As sessões são sempre idênticas. Numa pequena conversa são estabelecidos os objectivos da sessão, normalmente ter mais calma, reduzir a dor ou conseguir dormir. “A maioria das queixas são sobre dores físicas, ansiedade e noites mal dormidas”, explica o terapeuta. É ainda abordada a escala de dor e dado um poema para reflexão. Nuno Nunes defende que é preciso abrir ainda mais portas a esta “terapia complementar”.

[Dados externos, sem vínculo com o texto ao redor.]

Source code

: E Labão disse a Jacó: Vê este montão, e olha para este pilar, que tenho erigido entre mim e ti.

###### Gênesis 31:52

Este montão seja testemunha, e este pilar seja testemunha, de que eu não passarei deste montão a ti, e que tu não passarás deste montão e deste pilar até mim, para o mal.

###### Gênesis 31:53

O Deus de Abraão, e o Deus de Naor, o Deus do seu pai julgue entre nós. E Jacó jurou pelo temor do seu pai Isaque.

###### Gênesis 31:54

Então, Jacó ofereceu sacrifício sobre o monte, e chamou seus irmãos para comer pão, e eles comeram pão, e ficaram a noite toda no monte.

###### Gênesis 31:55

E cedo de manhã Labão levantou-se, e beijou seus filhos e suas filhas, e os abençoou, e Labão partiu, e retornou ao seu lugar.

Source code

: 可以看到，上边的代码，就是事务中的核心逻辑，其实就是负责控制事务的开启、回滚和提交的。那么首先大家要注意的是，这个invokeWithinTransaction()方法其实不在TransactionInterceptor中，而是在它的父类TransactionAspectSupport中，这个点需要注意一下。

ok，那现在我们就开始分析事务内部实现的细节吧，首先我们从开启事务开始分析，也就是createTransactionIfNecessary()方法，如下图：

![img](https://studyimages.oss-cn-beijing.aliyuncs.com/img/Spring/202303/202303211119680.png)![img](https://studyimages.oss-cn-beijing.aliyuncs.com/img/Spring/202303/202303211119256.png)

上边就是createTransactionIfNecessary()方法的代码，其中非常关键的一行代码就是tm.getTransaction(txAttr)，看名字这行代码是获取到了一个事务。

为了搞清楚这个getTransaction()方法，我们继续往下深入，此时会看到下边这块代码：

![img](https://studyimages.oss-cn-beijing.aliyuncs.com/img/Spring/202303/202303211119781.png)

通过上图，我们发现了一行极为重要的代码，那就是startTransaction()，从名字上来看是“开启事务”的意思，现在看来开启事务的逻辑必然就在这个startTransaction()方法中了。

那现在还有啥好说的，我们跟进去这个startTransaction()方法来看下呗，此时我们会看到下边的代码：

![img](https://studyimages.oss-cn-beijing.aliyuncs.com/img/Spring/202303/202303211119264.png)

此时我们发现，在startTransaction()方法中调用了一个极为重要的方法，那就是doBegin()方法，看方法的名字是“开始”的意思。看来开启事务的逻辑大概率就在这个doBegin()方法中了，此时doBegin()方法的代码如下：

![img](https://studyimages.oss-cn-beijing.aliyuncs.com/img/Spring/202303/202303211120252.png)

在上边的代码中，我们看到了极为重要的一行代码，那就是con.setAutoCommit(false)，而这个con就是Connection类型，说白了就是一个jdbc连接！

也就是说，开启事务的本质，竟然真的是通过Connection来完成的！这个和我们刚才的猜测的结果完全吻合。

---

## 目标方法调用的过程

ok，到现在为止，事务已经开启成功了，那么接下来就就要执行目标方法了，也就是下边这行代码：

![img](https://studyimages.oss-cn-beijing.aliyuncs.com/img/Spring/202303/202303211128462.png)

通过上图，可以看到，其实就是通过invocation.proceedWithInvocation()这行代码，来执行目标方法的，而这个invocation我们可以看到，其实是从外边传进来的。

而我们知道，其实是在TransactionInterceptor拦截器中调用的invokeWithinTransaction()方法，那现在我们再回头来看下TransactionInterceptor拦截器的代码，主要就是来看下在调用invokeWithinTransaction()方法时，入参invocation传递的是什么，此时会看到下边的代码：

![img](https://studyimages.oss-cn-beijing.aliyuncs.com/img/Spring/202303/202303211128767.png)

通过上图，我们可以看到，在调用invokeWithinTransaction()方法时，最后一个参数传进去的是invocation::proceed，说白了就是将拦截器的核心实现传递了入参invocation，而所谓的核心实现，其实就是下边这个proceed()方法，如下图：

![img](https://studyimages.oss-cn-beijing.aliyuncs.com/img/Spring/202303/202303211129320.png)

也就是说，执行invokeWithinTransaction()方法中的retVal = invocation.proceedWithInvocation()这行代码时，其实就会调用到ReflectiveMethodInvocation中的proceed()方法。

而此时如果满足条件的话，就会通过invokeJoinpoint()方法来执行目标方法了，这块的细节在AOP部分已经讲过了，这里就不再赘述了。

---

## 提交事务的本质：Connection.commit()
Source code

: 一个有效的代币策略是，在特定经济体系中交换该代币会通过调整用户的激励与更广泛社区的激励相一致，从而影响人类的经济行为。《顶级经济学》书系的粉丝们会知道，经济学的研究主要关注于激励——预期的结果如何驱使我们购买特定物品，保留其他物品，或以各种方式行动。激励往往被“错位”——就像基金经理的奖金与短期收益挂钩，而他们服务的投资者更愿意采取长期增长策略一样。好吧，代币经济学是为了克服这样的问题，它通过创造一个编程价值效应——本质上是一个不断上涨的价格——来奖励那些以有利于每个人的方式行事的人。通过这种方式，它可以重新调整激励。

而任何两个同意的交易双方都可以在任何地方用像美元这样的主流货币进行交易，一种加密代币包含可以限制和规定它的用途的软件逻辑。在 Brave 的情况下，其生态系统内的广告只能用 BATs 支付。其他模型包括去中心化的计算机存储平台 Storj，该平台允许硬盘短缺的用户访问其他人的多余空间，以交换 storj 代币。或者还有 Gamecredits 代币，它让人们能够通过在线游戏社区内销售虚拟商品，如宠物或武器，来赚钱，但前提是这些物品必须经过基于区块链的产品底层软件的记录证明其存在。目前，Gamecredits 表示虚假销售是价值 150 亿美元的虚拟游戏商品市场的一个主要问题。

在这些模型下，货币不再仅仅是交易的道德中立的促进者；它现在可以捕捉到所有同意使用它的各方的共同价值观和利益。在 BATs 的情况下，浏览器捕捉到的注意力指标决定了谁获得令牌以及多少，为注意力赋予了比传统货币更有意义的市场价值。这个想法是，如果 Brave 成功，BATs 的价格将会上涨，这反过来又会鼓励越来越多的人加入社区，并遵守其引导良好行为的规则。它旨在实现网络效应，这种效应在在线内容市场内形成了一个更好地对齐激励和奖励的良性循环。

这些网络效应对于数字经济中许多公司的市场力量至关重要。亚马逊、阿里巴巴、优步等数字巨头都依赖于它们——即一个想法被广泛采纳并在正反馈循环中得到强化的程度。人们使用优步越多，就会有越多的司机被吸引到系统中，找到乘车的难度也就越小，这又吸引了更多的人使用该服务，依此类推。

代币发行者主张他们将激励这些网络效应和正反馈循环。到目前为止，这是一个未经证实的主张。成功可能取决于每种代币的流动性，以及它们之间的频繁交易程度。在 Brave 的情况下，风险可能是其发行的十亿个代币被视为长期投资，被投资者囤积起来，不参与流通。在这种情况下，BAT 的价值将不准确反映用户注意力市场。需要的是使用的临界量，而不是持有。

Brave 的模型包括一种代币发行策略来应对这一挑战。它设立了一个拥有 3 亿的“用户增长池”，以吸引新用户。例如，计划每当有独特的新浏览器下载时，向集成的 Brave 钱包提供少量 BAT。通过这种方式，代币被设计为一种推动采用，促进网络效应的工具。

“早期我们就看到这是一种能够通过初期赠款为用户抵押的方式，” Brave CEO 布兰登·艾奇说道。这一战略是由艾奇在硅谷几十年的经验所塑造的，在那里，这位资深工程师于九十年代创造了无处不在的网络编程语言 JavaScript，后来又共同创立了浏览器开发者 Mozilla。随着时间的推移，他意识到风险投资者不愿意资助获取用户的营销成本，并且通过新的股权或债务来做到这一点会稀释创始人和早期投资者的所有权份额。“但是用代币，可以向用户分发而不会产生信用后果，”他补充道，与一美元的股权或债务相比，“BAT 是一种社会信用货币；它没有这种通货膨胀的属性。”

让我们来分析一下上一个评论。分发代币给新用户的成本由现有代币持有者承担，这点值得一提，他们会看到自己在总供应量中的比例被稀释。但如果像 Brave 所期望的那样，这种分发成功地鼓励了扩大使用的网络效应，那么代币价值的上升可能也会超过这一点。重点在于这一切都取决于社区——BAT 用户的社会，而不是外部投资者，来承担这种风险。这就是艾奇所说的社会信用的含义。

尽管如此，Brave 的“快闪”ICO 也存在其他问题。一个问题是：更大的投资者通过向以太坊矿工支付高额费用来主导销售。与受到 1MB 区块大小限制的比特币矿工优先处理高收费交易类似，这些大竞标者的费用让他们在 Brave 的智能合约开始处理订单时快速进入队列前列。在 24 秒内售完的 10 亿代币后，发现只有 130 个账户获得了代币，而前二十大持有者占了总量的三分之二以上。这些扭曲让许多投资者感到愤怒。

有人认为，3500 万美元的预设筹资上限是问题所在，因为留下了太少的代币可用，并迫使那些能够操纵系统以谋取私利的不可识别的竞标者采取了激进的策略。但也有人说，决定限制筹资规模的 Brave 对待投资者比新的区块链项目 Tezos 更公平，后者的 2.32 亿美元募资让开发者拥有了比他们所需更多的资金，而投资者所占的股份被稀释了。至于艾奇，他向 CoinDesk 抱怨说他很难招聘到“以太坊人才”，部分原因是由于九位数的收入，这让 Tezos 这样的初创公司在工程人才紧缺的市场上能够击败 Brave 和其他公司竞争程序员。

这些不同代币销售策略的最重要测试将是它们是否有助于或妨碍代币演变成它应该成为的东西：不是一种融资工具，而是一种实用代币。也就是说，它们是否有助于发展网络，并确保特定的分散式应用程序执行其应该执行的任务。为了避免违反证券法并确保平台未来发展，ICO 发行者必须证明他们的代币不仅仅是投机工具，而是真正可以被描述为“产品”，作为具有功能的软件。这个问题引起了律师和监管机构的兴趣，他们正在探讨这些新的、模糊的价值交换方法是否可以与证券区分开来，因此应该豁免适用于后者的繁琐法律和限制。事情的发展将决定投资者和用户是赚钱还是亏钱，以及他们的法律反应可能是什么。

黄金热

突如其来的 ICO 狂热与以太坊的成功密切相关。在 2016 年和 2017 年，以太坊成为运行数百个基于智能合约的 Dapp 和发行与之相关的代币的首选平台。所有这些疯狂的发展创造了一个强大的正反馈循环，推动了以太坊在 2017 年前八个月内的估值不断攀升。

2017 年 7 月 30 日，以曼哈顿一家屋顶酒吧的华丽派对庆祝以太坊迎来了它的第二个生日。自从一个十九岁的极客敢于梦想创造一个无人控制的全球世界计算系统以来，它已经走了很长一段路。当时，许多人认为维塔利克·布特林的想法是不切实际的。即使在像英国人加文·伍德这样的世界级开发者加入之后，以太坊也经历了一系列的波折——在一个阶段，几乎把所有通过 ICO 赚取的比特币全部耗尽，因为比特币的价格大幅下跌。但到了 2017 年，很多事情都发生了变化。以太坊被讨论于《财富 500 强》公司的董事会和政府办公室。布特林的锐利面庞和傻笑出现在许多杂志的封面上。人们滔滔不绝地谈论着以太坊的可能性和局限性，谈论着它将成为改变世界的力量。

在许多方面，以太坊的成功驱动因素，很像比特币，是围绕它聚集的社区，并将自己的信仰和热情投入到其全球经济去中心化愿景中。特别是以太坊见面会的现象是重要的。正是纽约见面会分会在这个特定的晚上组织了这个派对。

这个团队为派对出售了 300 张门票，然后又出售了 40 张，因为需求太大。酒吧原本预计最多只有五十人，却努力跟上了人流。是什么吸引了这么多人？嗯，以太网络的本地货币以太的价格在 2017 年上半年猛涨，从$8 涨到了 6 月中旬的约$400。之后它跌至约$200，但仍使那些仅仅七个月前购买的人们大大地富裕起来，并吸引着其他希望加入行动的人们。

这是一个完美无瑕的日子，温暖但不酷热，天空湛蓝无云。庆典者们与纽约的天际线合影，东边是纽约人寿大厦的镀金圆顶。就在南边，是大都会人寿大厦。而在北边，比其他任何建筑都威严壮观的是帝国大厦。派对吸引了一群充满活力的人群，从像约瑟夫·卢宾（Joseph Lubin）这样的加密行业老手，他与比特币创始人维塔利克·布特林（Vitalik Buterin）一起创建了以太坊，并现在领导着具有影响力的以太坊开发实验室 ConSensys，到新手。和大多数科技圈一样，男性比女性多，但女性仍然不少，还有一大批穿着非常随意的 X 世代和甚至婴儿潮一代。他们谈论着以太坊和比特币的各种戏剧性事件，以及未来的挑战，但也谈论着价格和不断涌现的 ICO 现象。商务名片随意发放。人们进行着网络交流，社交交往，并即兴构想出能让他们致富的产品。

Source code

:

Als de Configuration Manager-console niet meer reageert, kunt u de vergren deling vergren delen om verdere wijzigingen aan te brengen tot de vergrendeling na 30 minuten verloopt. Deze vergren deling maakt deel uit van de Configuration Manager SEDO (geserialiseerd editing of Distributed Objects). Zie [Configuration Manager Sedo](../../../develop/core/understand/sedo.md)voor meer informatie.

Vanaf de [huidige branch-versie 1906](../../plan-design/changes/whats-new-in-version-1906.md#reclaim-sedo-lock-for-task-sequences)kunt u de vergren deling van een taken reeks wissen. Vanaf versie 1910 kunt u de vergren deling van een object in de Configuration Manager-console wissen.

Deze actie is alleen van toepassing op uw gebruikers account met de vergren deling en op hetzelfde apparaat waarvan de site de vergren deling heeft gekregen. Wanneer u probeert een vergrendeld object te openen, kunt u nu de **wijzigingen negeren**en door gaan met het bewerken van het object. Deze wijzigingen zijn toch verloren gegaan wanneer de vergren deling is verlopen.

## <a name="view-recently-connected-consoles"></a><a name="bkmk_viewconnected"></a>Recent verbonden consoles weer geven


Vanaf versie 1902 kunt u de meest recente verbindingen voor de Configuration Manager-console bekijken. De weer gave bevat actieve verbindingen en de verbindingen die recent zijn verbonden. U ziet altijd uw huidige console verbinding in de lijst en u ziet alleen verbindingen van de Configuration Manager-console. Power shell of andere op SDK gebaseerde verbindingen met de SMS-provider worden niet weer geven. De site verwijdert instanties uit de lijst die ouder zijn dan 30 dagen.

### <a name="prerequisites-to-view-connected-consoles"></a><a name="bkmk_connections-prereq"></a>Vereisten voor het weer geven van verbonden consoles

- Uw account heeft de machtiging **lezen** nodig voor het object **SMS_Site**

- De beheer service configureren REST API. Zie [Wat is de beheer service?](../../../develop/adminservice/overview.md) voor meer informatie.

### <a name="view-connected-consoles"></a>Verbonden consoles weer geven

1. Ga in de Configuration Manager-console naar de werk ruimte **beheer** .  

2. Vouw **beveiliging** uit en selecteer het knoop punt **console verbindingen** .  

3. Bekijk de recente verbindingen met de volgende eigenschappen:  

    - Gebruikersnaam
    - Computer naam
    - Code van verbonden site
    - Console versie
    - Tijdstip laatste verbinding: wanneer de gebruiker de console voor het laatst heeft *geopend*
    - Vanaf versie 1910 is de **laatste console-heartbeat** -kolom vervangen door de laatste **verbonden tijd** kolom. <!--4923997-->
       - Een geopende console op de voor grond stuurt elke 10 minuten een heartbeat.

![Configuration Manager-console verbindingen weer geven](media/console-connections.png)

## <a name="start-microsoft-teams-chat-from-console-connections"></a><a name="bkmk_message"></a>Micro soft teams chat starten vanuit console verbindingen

Mais proximidade no apoio evita deslocações ao Porto

O apoio a doentes oncológicos em Penafiel remonta a 2018, quando foi estabelecido protocolo com a Liga Portuguesa contra o Cancro.

“Tentamos dar especial atenção aos nossos doentes oncológicos, garante Daniela Oliveira, vereadora da Saúde da Câmara de Penafiel.

“Surgiu a possibilidade de, através do núcleo de Penafiel, criar esta parceria e serem disponibilizadas a título gratuito sessões de reiki aos nossos utentes do gabinete de psico-oncologia, que são cerca de 50. Muitos familiares também recorrem ao gabinete”, salienta.

“Estes tratamentos eram sobretudo no Porto, e há quem não tenha retaguarda familiar e tenha de ir de transportes públicos. Este gabinete veio criar maior proximidade, permitindo aceder aos tratamentos, e o reiki complementa e ajuda com a auto-estima e os efeitos colaterais”, acrescenta a autarca. “Não é uma cura, mas é uma ajuda”, atesta ainda.

O objectivo é criar ainda mais apoios. Actualmente, no âmbito do Plano Municipal Solidário, os cidadãos mais carenciados e portadores de doença oncológica têm apoio à medicação comparticipada ou não pelo Serviço Nacional de Saúde.